Silvia Monti è morta all’età di 80 anni dopo una malattia. L’attrice, che aveva scelto di ritirarsi dalle scene a metà degli anni Settanta, era nota per una serie di ruoli nel cinema italiano e per essere stata la moglie dell’imprenditore Carlo De Benedetti, con cui viveva a Lugano negli ultimi anni.
Il percorso nel cinema italiano
Nata Silvia Cornacchia il 23 gennaio 1946 a Bassano del Grappa, in provincia di Vicenza, Monti entrò nel grande schermo alla fine degli anni Sessanta. Il debutto registrato arrivò nel 1969 con Fräulein Doktor di Alberto Lattuada, dove ebbe una parte breve ma significativa all’inizio di una carriera concentrata in pochi anni.
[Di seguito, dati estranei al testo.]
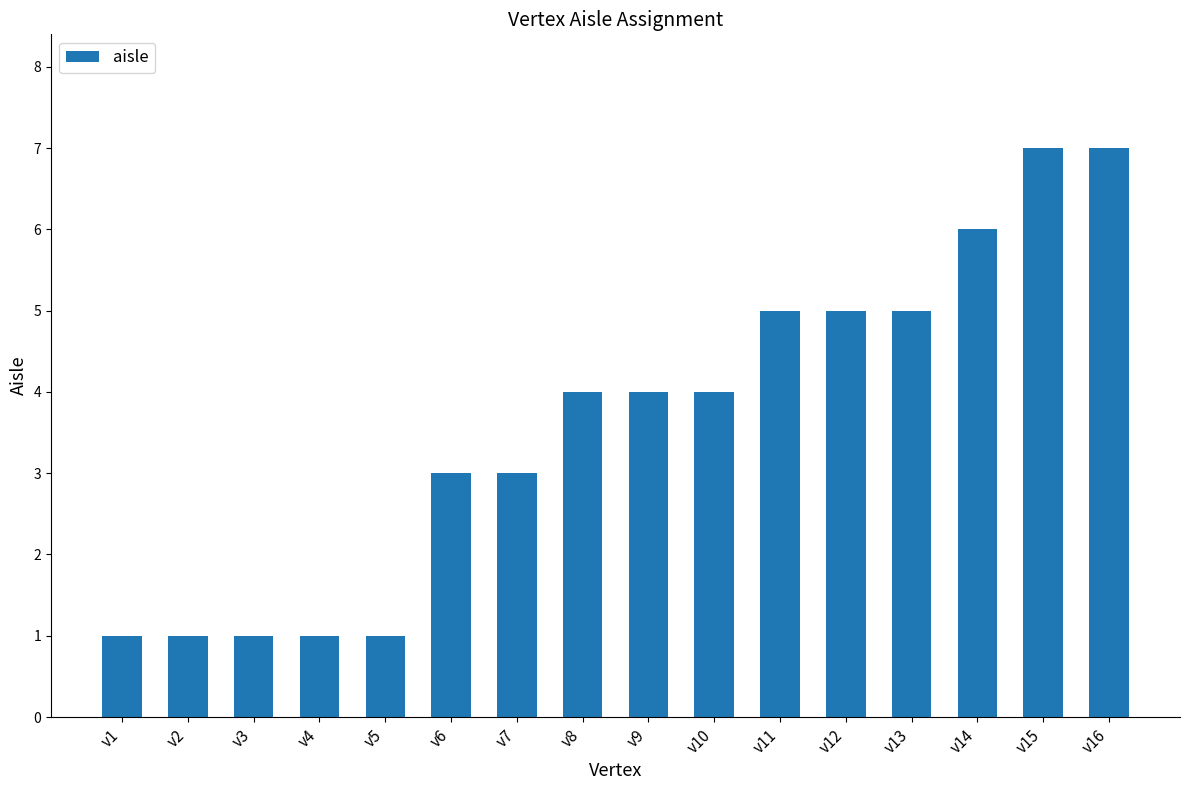

Reading left to right, what are all the values shown in this chart?

1	1	1	1	1	3	3	4	4	4	5	5	5	6	7	7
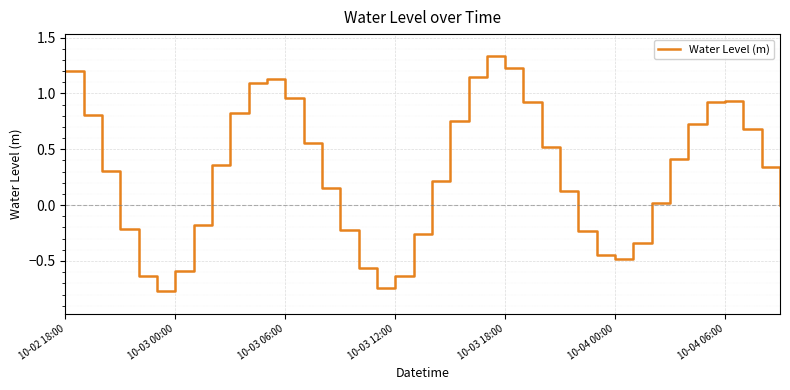

What is the difference between the maximum and minimum values?

2.1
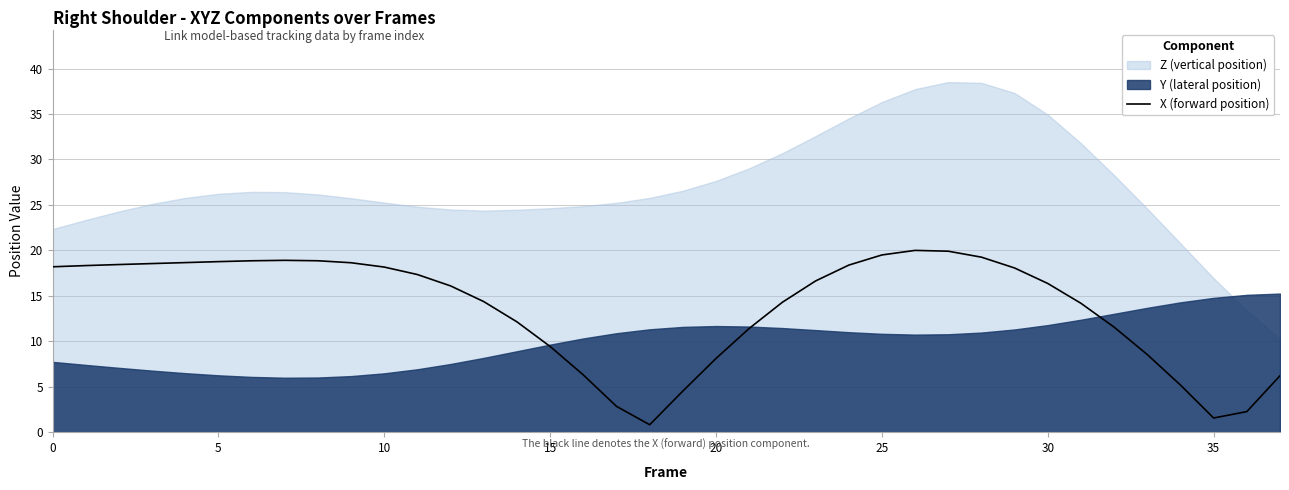

True or false: the data shows 0.6 at 36.

False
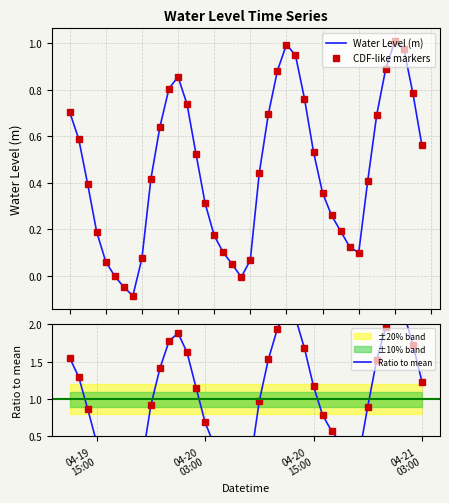

List the series in order of their peak value, highest first.

Ratio to mean, Water Level (m), CDF-like markers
Nel giro di quella stessa annata prese parte a diversi titoli: tra questi figurano Metti, una sera a cena di Giuseppe Patroni Griffi, Il cervello di Gérard Oury e Sai cosa faceva Stalin alle donne? di Maurizio Liverani. L’attività professionale proseguì con progetti che misero Monti a confronto con autori e generi diversi, costruendo la sua presenza sullo schermo in un arco temporale relativamente breve.
Ruoli chiave e il successo con Sordi
Tra i titoli che la videro sullo schermo figurano pellicole come Una lucertola con la pelle di donna di Lucio Fulci, Giornata nera per l’ariete di Luigi Bazzoni, Il corsaro nero e Afyon – Oppio di Ferdinando Baldi. Il suo lavoro continuò in film quali Sono stato io! di Lattuada, Peccato d’amore, La mano spietata della legge di Mario Gariazzo, Il domestico e Milano: il clan dei calabresi.
Il punto di maggiore riscontro con il pubblico arrivò nel 1974 con Finché c’è guerra c’è speranza, diretto e interpretato da Alberto Sordi. In quella commedia Monti interpretò Silvia, la moglie del protagonista Pietro Chiocca, un ruolo che le assicurò visibilità e riconoscimento al culmine di una carriera che rimase però breve nella durata.
La decisione di ritirarsi
Al culmine della popolarità, Monti decise di lasciare il cinema: nel 1974 abbandonò la carriera di attrice per dedicarsi alla famiglia e alla vita privata. La scelta di ritirarsi dalla vita pubblica segnò una cesura netta con il mondo dello spettacolo, e nei decenni successivi mantenne una presenza mediatica limitata.
Vita privata: matrimoni e famiglia
Dopo il ritiro dalle scene, Silvia Monti si sposò con il conte veneziano Luigi Donà dalle Rose, con cui ebbe due figli, Leonardo e Una. La coppia si separò nel 1994. Nel racconto riportato nella sua biografia pubblica si legge anche che, dopo circa venticinque anni, Monti divorziò da Donà dalle Rose.
Il 10 luglio 1997 Monti si risposò con l’imprenditore Carlo De Benedetti. Con il secondo marito si trasferì in Svizzera, stabilendosi a Lugano, dove ha vissuto negli ultimi anni lontana dalla precedente esposizione pubblica.
Un ritiro che ha chiuso una stagione
La vicenda professionale di Monti è quella di un’attrice che concentrò in pochi anni collaborazioni con registi noti e partecipazioni a film di genere diversificato, per poi scegliere un ritiro definito e duraturo. Quel passaggio dalla ribalta cinematografica alla vita privata rimane uno degli aspetti più marcati del suo profilo pubblico.
La scomparsa di Silvia Monti chiude la storia di una figura che, pur avendo lavorato per un arco di tempo limitato, ha lasciato tracce riconoscibili nel cinema italiano degli anni tra la fine degli anni Sessanta e la prima metà degli anni Settanta.